Solution: Design a special nozzle for this type of component. - Nozzle
vacuum: Nozzle is worn out and dirty. Solution: Implement a new method to clean nozzle and set up a schedule to check and change nozzle on a regular basis. - Feeder operation: Daily procedures executed on feeders are not suitable, trouble-shooting methods are not correct and maintenance quality is not controlled. Solution: Standardize feeder maintenance items, time-interval, and checklist and operation instructions to control feeder quality. - Head calibration: Head variation is not monitored during maintenance. Solution: Update maintenance checklist and methods to control the quality of maintenance. Based on these recommendations, action tasks are implemented and maintained as placement process control plan for daily operation controls. Next, the printing process is analyzed to rectify soldering bridge and open defects. As solder volume is a critical output in reflecting soldering defects, a DOE (design of experiment) was conducted to optimize process setting in order to obtain desired solder volume specification. The experiment''s analysis (Figure 4) result at the printing process, the outputs are printing volume measurement (which reflects soldering quality) and component pull force measured after reflow (which reflects process reliability). From this overlaid plot, the desired process window for input is obtained; setting printing speed at 0.5 level and pressure at 0 level. These settings enable both solder volume and pull force specification requirements to be met, whilst achieving a robust process design window.

Figure 4: Printing parameters optimization area Control phase: In this phase, the process control plan and parameter settings are finalized based on the experiment''s results and analysis. The checklist is updated, and a standardized process is implemented and monitored by line operators and technicians on a daily basis. About one month after implementing the new process, the Pareto chart of defect type is updated and logged. A comparison of results before and after the project indicates a significant reduction in soldering and placement defects with the new processes.

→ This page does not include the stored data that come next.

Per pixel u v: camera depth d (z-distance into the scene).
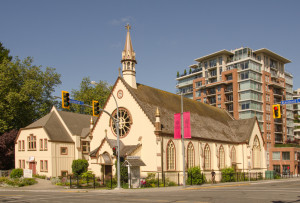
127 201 21.36
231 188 33.81
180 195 25.45
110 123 46.75
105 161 41.41
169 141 42.97
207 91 112.19
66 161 51.56
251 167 59.00
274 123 105.38
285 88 113.88
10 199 24.23
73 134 53.00
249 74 100.31
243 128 61.75
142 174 41.84
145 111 43.12
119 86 46.59
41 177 49.06
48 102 71.94
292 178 62.56
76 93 85.06
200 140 48.62
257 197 22.52
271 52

Conclusion : Six Sigma fosters a solution oriented culture that focuses on improving processes, which eradicates current problems permanently and streamline them to achieve targets through the DMAIC methodology. This practice and related tools application enable project teams in SMT manufacturing to adopt a step by step process to systematically understand process characterization. Through continuously improvement, new processes to make it easier for companies to achieve benefits like higher quality, shorter lead time and cost reduction in these challenging times.